= Beginning of Section =

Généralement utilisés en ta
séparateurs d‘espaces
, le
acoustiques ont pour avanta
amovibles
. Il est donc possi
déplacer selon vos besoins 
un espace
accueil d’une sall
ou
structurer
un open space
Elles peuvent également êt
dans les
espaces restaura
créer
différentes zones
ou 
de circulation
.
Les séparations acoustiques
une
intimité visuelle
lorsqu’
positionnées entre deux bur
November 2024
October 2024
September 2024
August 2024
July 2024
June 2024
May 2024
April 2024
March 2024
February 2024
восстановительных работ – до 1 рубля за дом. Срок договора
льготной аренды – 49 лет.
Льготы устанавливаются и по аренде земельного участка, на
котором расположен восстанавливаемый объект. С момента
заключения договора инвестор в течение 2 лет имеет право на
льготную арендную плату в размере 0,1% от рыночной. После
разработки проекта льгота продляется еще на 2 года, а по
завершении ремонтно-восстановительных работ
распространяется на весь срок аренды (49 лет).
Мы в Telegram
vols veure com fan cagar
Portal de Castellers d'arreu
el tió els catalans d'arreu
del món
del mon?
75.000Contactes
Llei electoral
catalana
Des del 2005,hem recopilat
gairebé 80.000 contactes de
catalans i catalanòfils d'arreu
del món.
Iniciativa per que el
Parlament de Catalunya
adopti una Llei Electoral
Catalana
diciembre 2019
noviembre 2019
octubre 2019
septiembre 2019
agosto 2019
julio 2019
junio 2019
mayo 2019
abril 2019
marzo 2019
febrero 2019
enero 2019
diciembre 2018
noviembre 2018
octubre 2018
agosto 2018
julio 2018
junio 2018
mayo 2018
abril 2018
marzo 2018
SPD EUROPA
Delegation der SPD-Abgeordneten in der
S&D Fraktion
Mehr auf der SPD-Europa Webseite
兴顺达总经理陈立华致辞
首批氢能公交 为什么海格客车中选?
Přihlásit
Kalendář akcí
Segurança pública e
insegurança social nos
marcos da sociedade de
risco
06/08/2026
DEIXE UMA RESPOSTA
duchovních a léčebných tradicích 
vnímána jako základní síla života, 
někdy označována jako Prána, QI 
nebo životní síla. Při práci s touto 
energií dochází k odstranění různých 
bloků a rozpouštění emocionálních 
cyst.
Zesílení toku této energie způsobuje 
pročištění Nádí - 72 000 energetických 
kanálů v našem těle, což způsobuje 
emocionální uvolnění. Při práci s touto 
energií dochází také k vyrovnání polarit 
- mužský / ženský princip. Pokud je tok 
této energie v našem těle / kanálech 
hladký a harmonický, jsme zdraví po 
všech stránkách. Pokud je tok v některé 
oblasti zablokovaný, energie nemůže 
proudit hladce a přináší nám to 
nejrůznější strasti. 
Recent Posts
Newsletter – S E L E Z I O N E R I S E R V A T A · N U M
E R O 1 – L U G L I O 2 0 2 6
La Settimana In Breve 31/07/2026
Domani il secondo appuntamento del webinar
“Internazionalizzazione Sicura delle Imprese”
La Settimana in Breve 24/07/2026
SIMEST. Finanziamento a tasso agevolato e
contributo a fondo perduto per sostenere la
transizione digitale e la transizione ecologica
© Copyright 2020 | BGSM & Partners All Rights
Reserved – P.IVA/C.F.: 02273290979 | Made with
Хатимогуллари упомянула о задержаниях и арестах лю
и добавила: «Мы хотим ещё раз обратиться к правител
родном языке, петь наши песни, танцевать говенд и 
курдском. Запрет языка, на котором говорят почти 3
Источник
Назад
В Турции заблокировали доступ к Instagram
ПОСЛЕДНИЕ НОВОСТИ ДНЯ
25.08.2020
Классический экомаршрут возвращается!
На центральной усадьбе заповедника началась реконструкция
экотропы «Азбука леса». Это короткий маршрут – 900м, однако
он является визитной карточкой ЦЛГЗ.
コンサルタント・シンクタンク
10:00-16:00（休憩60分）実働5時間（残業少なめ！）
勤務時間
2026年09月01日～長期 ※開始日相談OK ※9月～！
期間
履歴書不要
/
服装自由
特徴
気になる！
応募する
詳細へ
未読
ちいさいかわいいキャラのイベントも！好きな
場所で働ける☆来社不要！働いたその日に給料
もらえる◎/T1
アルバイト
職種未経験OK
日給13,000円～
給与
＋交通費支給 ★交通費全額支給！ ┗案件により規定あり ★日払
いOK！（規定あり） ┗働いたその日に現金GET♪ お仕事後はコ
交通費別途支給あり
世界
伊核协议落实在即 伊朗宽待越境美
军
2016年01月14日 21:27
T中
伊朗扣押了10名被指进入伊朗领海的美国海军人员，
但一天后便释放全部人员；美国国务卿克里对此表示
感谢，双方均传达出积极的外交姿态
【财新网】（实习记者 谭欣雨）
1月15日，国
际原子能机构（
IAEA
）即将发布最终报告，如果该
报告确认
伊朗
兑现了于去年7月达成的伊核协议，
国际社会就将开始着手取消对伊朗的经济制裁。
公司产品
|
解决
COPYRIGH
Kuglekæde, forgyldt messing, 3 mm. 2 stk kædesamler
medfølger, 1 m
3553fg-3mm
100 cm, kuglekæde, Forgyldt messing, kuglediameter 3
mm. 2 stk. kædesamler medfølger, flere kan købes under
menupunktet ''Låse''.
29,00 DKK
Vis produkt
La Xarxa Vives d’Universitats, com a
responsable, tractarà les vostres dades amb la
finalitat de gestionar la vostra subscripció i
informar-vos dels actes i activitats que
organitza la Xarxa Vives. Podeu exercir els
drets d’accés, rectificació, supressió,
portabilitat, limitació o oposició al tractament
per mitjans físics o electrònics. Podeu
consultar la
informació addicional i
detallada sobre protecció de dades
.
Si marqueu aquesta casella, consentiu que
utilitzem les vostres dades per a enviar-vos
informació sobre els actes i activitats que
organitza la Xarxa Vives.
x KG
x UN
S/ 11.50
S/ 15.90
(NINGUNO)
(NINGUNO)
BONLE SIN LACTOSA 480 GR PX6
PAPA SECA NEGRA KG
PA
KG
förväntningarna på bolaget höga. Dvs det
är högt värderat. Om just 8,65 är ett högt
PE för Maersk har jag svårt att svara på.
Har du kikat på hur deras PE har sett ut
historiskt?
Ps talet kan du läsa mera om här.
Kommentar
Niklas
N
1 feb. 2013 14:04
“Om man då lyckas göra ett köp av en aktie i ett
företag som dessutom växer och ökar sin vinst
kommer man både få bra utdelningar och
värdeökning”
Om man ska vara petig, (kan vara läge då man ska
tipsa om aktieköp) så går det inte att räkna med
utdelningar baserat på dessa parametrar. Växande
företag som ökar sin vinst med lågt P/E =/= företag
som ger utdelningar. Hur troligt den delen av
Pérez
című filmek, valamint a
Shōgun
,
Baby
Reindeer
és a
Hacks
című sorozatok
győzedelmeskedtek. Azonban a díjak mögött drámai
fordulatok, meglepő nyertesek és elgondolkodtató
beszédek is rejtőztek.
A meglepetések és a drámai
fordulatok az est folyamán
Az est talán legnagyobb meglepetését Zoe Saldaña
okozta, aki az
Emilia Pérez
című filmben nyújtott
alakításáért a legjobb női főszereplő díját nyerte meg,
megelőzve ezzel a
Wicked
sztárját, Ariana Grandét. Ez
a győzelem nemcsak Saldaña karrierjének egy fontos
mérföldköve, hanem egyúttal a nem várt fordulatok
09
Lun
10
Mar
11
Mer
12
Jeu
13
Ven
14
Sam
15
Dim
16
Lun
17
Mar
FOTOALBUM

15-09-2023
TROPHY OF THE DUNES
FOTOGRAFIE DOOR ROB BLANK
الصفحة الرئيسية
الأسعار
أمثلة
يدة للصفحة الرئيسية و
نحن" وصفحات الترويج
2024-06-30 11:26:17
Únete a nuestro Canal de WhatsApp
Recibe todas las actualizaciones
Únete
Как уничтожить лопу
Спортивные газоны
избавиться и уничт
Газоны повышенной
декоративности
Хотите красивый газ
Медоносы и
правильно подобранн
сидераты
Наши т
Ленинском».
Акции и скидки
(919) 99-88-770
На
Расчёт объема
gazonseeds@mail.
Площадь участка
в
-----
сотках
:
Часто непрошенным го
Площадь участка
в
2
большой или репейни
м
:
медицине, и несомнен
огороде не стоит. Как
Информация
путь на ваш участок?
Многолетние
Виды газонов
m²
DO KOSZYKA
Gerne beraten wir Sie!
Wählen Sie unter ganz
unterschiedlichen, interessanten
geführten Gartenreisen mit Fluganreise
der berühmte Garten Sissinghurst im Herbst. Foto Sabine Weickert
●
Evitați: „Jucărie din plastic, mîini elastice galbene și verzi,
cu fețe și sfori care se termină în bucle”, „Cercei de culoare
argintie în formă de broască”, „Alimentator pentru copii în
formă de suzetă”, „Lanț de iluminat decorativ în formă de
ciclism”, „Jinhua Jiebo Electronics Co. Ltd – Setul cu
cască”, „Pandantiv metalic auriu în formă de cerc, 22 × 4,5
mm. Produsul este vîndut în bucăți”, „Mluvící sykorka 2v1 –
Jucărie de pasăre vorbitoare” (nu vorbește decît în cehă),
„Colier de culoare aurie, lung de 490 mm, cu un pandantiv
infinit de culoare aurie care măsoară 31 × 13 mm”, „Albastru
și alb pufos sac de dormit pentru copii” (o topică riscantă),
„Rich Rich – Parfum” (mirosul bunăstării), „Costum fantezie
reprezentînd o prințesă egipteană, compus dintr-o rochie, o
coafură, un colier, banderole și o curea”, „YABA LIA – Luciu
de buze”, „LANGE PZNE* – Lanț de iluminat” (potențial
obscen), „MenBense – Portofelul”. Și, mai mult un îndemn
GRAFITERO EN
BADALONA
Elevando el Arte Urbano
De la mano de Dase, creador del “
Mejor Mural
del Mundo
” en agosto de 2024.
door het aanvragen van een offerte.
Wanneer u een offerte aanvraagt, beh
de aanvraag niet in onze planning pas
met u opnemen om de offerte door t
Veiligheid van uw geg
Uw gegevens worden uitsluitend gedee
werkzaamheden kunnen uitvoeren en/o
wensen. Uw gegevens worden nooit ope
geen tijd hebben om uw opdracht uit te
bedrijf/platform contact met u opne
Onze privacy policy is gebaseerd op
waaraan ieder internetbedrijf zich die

= End of Section =

▶ **Prompt**
Format the lines of the rows, from the first one through the line containing "льготную арендную плату", as a JSON list of strings with one string per line, leaving out any blank lines.

▶ **Response box**
[
  "Généralement utilisés en ta",
  "séparateurs d‘espaces",
  ", le",
  "acoustiques ont pour avanta",
  "amovibles",
  ". Il est donc possi",
  "déplacer selon vos besoins ",
  "un espace",
  "accueil d’une sall",
  "ou",
  "structurer",
  "un open space",
  "Elles peuvent également êt",
  "dans les",
  "espaces restaura",
  "créer",
  "différentes zones",
  "ou ",
  "de circulation",
  ".",
  "Les séparations acoustiques",
  "une",
  "intimité visuelle",
  "lorsqu’",
  "positionnées entre deux bur",
  "November 2024",
  "October 2024",
  "September 2024",
  "August 2024",
  "July 2024",
  "June 2024",
  "May 2024",
  "April 2024",
  "March 2024",
  "February 2024",
  "восстановительных работ – до 1 рубля за дом. Срок договора",
  "льготной аренды – 49 лет.",
  "Льготы устанавливаются и по аренде земельного участка, на",
  "котором расположен восстанавливаемый объект. С момента",
  "заключения договора инвестор в течение 2 лет имеет право на",
  "льготную арендную плату в размере 0,1% от рыночной. После"
]